Control file                    Purpose

badmailfrom             blacklisted From addresses
bouncefrom              username of bounce sender
bouncehost              hostname of bounce sender
concurrencyincoming     max simultaneous incoming SMTP connections
concurrencylocal        max simultaneous local deliveries
concurrencyremote       max simultaneous remote deliveries
defaultdomain           domain name
defaulthost             host name
databytes               max number of bytes in message (0=no limit)
doublebouncehost        host name of double bounce sender
doublebounceto          user to receive double bounces
locals                  domains that we deliver locally
morercpthosts           secondary rcpthosts database
queuelifetime           seconds a message can remain in queue
rcpthosts               domains that we accept mail for
smtproutes              artificial SMTP routes
timeoutconnect          how long, in seconds, to wait for SMTP connection
timeoutremote           how long, in seconds, to wait for remote server
timeoutsmtpd            how long, in seconds, to wait for SMTP client
virtualdomains          virtual domains and users

How to read the Qmail logs

This is a quick guide on how to read the Qmail logs.

All message activity is written to /var/log/qmail/current. There can be a lot of information here, so lets break it down line by line. Below is a snippet from /var/log/qmail/current. I added numbers on the left hand side for the sake of learning.

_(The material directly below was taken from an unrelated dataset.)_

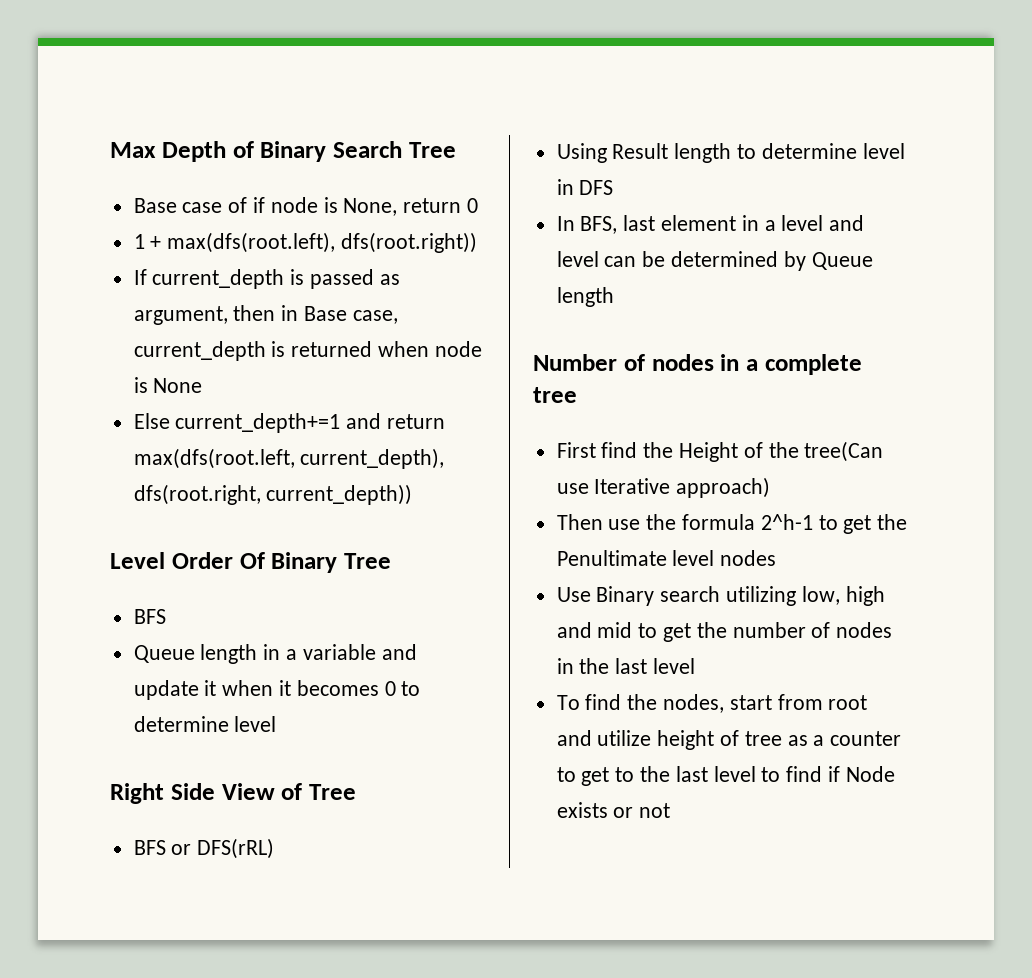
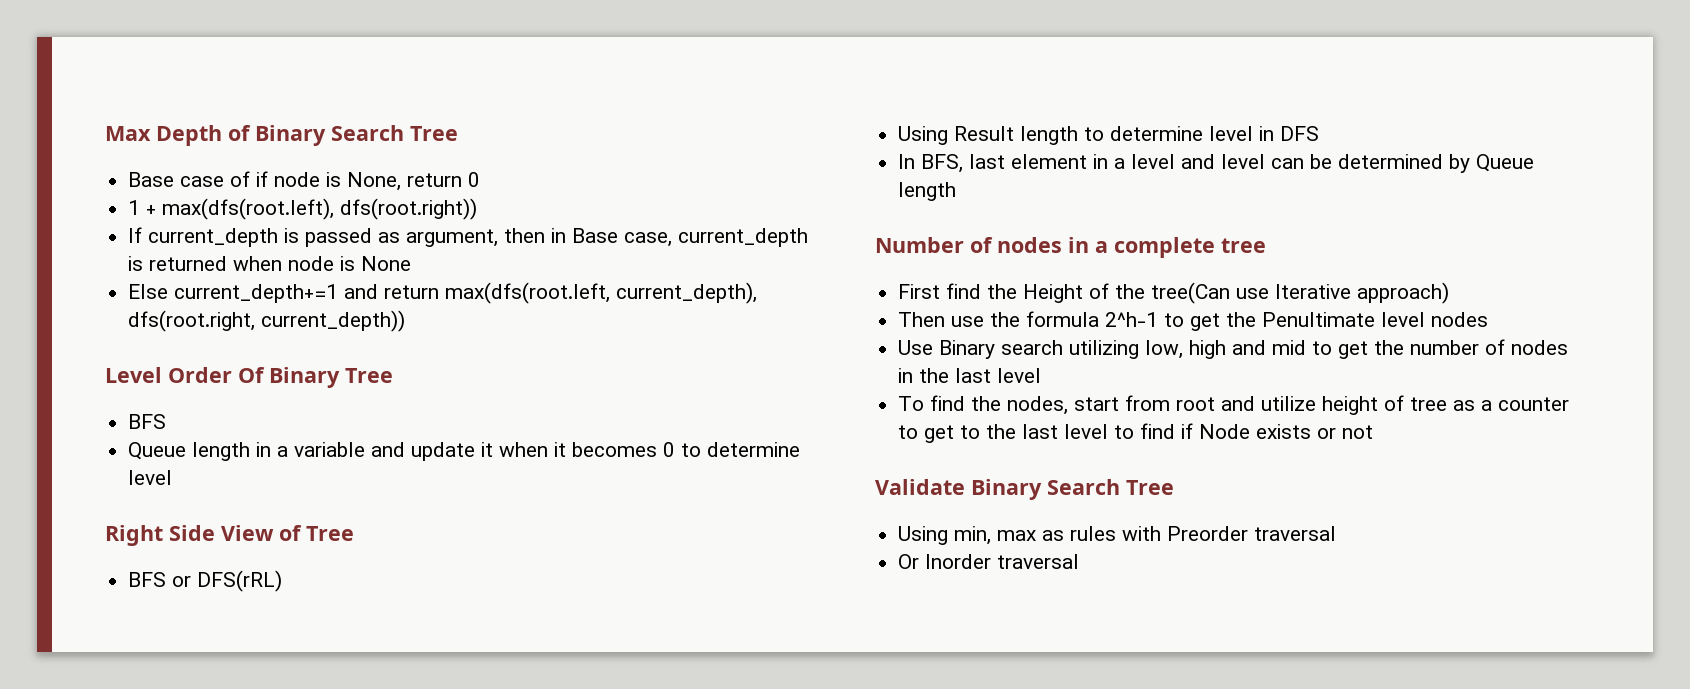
(671, 810) none -> [875,479,1174,500] [898,526,1337,545] [898,554,1080,569] // Validate Binary Search Tree // Using min, max as rules with Preorder traversal // Or Inorder traversal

1.  @40000000461d81581ec60f34 new msg 5915497
2.  @40000000461d81581eda8194 info msg 5915497: bytes 22122 from  qp 99024 uid 89
3.  @40000000461d8158214e737c starting delivery 4088258: msg 5915497 to local [email protected]
4.  @40000000461d81582155ca64 status: local 2/10 remote 0/60
5.  @40000000461d815824de127c delivery 4088258: success: did_1+0+0/
6.  @40000000461d815824f572dc end msg 5915497

Holy @#$%!, what does all this mean? Here it is, line by line:

1. This indicates that a new message has entered the queue. It is denoted by number: 5915497
2. This tells us where the message was from. In this case: [email protected]
3. Here, we see that the message is trying to deliver to a local user: [email protected] Note the delivery sub id number: 4088258
4. This tells us what the queue volume is like. Not important at this moment.
5. This lets us know the message was delivered successfully to [email protected] Note again the delivery sub id number: 4088258
6. Now qmail says, okay, the message denoted by the number: 5915497 is complete.

So when looking at the logs, first locate a from address or destination address in the logs. Once that is found, find the message id number (should be up 1 or 2 lines) and once you find that, you can discover what the message is doing when in the queue.